## Data:
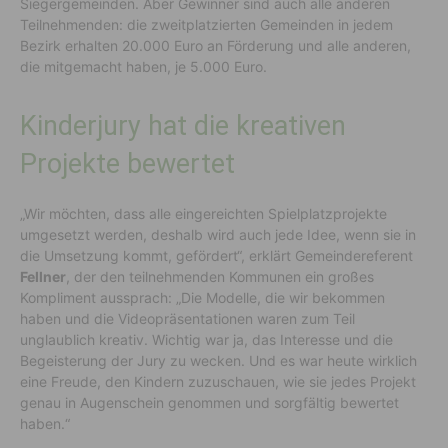
Siegergemeinden. Aber Gewinner sind auch alle anderen
Teilnehmenden: die zweitplatzierten Gemeinden in jedem
Bezirk erhalten 20.000 Euro an Förderung und alle anderen,
die mitgemacht haben, je 5.000 Euro.
Kinderjury hat die kreativen
Projekte bewertet
„Wir möchten, dass alle eingereichten Spielplatzprojekte
umgesetzt werden, deshalb wird auch jede Idee, wenn sie in
die Umsetzung kommt, gefördert“, erklärt Gemeindereferent
Fellner
, der den teilnehmenden Kommunen ein großes
Kompliment aussprach: „Die Modelle, die wir bekommen
haben und die Videopräsentationen waren zum Teil
unglaublich kreativ. Wichtig war ja, das Interesse und die
Begeisterung der Jury zu wecken. Und es war heute wirklich
eine Freude, den Kindern zuzuschauen, wie sie jedes Projekt
genau in Augenschein genommen und sorgfältig bewertet
haben.“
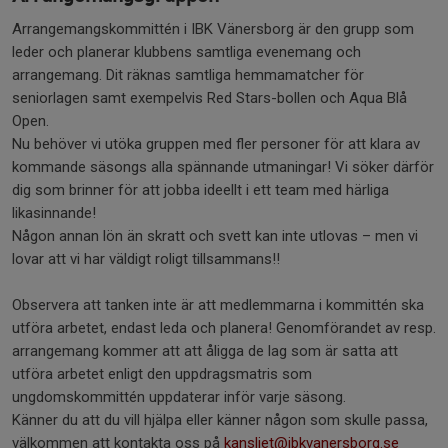
Arrangemangskommittén i IBK Vänersborg är den grupp som
leder och planerar klubbens samtliga evenemang och
arrangemang. Dit räknas samtliga hemmamatcher för
seniorlagen samt exempelvis Red Stars-bollen och Aqua Blå
Open.
Nu behöver vi utöka gruppen med fler personer för att klara av
kommande säsongs alla spännande utmaningar! Vi söker därför
dig som brinner för att jobba ideellt i ett team med härliga
likasinnande!
Någon annan lön än skratt och svett kan inte utlovas – men vi
lovar att vi har väldigt roligt tillsammans!!
Observera att tanken inte är att medlemmarna i kommittén ska
utföra arbetet, endast leda och planera! Genomförandet av resp.
arrangemang kommer att att åligga de lag som är satta att
utföra arbetet enligt den uppdragsmatris som
ungdomskommittén uppdaterar inför varje säsong.
Känner du att du vill hjälpa eller känner någon som skulle passa,
välkommen att kontakta oss på
kansliet@ibkvanersborg.se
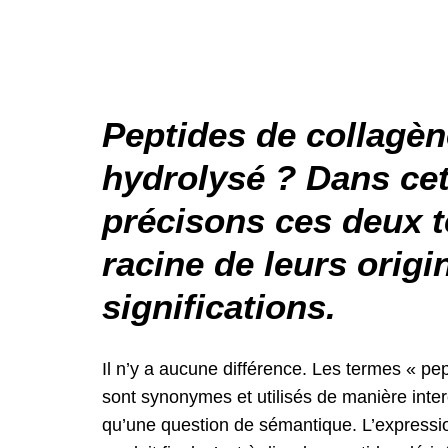
Peptides de collagèn
hydrolysé ?
Dans cet
précisons ces deux t
racine de leurs origi
significations.
Il n’y a aucune différence. Les termes « pe
sont synonymes et utilisés de manière inte
qu’une question de sémantique. L’expressio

## Required work:
Please make an exact copy of the records, leaving out any picture.

## Solution to the problem:
Siegergemeinden. Aber Gewinner sind auch alle anderen
Teilnehmenden: die zweitplatzierten Gemeinden in jedem
Bezirk erhalten 20.000 Euro an Förderung und alle anderen,
die mitgemacht haben, je 5.000 Euro.
Kinderjury hat die kreativen
Projekte bewertet
„Wir möchten, dass alle eingereichten Spielplatzprojekte
umgesetzt werden, deshalb wird auch jede Idee, wenn sie in
die Umsetzung kommt, gefördert“, erklärt Gemeindereferent
Fellner
, der den teilnehmenden Kommunen ein großes
Kompliment aussprach: „Die Modelle, die wir bekommen
haben und die Videopräsentationen waren zum Teil
unglaublich kreativ. Wichtig war ja, das Interesse und die
Begeisterung der Jury zu wecken. Und es war heute wirklich
eine Freude, den Kindern zuzuschauen, wie sie jedes Projekt
genau in Augenschein genommen und sorgfältig bewertet
haben.“
Arrangemangskommittén i IBK Vänersborg är den grupp som
leder och planerar klubbens samtliga evenemang och
arrangemang. Dit räknas samtliga hemmamatcher för
seniorlagen samt exempelvis Red Stars-bollen och Aqua Blå
Open.
Nu behöver vi utöka gruppen med fler personer för att klara av
kommande säsongs alla spännande utmaningar! Vi söker därför
dig som brinner för att jobba ideellt i ett team med härliga
likasinnande!
Någon annan lön än skratt och svett kan inte utlovas – men vi
lovar att vi har väldigt roligt tillsammans!!
Observera att tanken inte är att medlemmarna i kommittén ska
utföra arbetet, endast leda och planera! Genomförandet av resp.
arrangemang kommer att att åligga de lag som är satta att
utföra arbetet enligt den uppdragsmatris som
ungdomskommittén uppdaterar inför varje säsong.
Känner du att du vill hjälpa eller känner någon som skulle passa,
välkommen att kontakta oss på
kansliet@ibkvanersborg.se
Peptides de collagèn
hydrolysé ?
Dans cet
précisons ces deux t
racine de leurs origi
significations.
Il n’y a aucune différence. Les termes « pe
sont synonymes et utilisés de manière inte
qu’une question de sémantique. L’expressio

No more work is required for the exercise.